In the closest and most exciting election in French history, Giscard d’Estaing gained a razor- thin victory margin of about 425,000 votes out of 25.8 million ballots cast. Thus, at 48 he became the youngest head of state since Napoleon. His grace and intelligence led pundits to call him the “Gallic Kennedy.” Valery built his grandeur by casting himself less pompous than his predecessors. For formal occasions he wore a business suit instead of buttoning his tall, slender frame into the traditional morning coat or military uniform. Occasionally, he played romantic tunes on an accordion for television crews.
His sagging image started with huge spurts in global oil prizes, first in 1973 and again in 1979 leading to sharp increases in oil costs provoking an economic recession throughout Western Europe. Valery replied by committing France more than any other country, to nuclear energy. Nuclear power plants provided almost all electricity, sharply reducing oil imports. He also saw that government provided more subsidies, and channeling investments to large private corporations in the manufacturing of aircraft, high speed trains, automobile and other industrial sectors deemed important for economic competitiveness.
But the economy slowed, yet expectations among the French remained high, because the post war era left them with free education to the university level, free medical care, subsidized housing, generous pensions and unemployment benefits that equalled an employee’s last salary. Much to the displeasure of the public, government was forced to pursue an austerity programme of closing the gap between public spending and revenue. As expected, unemployment rose steeply among the young. In his re-election campaign every scare tactic failed. Years of austerity and rising discontent against Valery brought Mitterrand his socialism to power in 1981.
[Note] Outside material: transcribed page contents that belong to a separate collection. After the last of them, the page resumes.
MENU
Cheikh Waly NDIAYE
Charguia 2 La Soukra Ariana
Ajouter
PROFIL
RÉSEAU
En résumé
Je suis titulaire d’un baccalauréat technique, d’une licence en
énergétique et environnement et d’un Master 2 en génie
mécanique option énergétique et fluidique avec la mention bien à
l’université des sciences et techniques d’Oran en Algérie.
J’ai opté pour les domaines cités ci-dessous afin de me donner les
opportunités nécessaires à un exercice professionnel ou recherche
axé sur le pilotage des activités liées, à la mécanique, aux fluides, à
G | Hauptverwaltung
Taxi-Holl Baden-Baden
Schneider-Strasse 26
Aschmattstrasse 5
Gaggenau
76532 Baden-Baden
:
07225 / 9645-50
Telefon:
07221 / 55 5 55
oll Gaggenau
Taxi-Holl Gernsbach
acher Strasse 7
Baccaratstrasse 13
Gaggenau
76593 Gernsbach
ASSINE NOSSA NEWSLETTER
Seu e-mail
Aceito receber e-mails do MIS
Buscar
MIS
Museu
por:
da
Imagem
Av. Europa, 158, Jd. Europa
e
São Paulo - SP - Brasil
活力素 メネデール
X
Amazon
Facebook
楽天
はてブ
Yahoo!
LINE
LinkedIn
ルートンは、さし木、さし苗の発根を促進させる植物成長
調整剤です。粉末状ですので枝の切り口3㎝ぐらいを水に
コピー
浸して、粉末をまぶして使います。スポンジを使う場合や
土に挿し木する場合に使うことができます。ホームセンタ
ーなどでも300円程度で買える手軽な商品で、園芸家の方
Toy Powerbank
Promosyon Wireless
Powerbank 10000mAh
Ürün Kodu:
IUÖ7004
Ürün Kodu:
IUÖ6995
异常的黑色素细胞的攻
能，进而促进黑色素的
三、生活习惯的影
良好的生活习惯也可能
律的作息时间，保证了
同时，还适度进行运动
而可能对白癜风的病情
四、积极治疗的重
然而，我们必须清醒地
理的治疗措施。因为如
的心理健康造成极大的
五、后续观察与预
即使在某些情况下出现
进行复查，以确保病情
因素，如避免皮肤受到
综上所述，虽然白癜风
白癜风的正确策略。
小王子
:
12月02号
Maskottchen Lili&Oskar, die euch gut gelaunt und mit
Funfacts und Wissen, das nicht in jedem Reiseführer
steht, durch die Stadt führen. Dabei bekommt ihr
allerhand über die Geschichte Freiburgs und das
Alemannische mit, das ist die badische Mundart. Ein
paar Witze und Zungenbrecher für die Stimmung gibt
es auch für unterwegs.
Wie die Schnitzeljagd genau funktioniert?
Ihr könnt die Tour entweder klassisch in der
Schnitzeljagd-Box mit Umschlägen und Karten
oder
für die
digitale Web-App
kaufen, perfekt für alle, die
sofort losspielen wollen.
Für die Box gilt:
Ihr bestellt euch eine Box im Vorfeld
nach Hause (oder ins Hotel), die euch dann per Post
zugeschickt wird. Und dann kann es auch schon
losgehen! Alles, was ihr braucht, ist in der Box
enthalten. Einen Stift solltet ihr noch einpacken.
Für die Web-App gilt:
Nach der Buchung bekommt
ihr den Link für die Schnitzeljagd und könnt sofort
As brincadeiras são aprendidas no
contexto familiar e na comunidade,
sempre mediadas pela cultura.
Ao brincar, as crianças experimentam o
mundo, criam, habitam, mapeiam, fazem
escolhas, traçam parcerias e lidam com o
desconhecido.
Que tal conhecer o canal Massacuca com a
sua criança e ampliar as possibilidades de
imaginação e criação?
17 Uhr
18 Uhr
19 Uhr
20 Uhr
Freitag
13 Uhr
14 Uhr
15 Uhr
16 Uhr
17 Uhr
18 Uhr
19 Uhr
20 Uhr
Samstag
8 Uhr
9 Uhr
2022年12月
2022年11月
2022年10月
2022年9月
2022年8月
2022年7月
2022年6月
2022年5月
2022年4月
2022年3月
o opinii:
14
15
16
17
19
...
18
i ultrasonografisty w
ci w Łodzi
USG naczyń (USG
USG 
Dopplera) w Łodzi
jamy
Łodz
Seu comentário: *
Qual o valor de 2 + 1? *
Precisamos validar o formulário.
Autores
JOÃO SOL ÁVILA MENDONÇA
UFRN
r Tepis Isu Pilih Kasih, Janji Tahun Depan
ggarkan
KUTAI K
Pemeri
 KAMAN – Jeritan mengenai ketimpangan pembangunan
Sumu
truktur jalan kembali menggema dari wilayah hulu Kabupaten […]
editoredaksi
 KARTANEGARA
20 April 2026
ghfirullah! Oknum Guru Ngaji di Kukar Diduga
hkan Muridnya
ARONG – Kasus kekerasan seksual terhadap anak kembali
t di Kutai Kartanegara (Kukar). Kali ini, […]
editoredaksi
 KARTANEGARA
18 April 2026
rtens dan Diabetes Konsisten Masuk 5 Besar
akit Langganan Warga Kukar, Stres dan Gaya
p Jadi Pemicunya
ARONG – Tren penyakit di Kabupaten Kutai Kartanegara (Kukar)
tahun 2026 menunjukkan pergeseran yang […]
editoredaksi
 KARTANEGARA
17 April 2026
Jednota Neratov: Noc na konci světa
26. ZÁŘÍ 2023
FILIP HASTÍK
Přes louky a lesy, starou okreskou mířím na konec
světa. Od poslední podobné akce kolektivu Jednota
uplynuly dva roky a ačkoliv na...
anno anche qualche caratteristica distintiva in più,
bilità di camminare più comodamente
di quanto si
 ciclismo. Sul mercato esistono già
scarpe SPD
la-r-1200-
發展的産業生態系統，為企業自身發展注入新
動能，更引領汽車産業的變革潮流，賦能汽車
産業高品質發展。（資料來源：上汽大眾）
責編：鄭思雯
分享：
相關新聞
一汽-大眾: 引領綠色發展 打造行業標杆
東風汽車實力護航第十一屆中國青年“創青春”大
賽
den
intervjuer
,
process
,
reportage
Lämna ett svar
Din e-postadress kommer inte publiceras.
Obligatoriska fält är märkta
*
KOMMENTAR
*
After being ousted from the presidency, Giscard d’Estaing remained active in politics. He returned to the National Assembly several times from his Auvergne constituency. In his closing years, he took an active role in European Union politics. He staunchly opposed attempts by Turkey to become a member of the European Union; on the grounds that it was a Muslim, non-European nation. He thus became the first European politician of high rank to voice that position publicly. Since then, Turkey’s membership of the EU remains stalled over human rights, immigration and rule of law concerns. In his last interview with the French daily, Le Monde, in 2002, over the matter, he said, “it would mean the end of Europe.”